- **Passage to read**
--------

COMPARISON OF TREMOR RESPONSES TO ORALLY-ADMINISTERED ALBUTEROL AND TERBUTALINE

Abstract

This study was designed to compare the initial tremor response to 4.0 mg albuterol and 5.0 mg terbutaline orally administered and to study the question of tachyphylaxis by rechallenge after 3 wk of maintenance dosing. Twenty fasting patients with severe COPD in whom orally administered sympathomimetics were withheld for 2 wk were challenged with single doses of each drug in a crossover, randomized fashion 1 wk apart. Then after a further 3 wk of dosing 3 times a day of the second medication (10 patients received each medication), they were challenged once more 16 h after the last dose. Rest and postural tremor were measured at zero and 2 h using an accelerometer affixed to the finger, and measurements of subjective tremor, tremor power spectrum, plasma cyclic AMP and lactate, and forced vital capacity were also made. Postural tremor increased from 25.05 to 36.20 relative units for albuterol, an increase of 11.15 units, and from 24.90 to 57.70 units for terbutaline, an increase of 32.80 units (difference significant at p = 0.01). Plasma cyclic AMP (p < 0.01) and lactate (p = 0.05) increases were also less for albuterol, and the FEV1 and FVC responses, though about one third less, did not differ significantly. After 3 wk, mean base-line tremor for both drugs was elevated even 16 h after the last 3 times a day dosing (38.00 and 33.10) for albuterol and terbutaline (difference, NS), and responses were much less to the single tablet (3.40 and 9.10, respectively). Because current studies indicate albuterol plasma concentrations are at least as high as terbutaline concentrations after a single dose, and albuterol is more potent than terbutaline by inhalation (mg/mg), the reduced initial responses suggest a slower or less complete diffusion of albuterol into the effector compartments by the systemic route. This may be an advantage with respect to clinical acceptance. The elevated and essentially equal baseline values after 3 wk indicate accumulation of both drugs on a 3 times a day schedule, consistent with current pharmacokinetic studies.

--------

- **Data for analysis**
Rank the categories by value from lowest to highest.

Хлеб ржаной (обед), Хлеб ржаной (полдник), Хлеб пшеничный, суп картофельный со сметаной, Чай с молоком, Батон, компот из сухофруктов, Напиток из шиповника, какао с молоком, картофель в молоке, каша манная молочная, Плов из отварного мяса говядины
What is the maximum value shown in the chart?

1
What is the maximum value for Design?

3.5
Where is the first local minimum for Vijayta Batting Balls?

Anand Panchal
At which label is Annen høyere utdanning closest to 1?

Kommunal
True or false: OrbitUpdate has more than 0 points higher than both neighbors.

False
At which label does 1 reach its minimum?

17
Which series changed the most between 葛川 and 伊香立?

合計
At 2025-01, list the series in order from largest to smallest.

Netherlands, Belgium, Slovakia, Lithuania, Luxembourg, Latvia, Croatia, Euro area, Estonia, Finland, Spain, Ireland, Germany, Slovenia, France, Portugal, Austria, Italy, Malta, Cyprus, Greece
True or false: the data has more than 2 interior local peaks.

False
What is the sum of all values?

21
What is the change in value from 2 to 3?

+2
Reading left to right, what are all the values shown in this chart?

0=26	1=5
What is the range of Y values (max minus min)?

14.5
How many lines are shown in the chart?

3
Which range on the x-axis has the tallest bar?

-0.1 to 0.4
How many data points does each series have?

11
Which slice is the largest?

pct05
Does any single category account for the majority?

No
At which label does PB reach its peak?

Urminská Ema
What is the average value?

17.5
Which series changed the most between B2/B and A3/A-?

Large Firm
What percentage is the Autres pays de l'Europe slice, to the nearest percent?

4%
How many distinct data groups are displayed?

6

--------

- **Directions for this task**
In the tremor study abstract, by how many relative units did postural tremor increase after the initial dose of terbutaline?

- **Exercise solution**
32.80 relative units, from 24.90 to 57.70.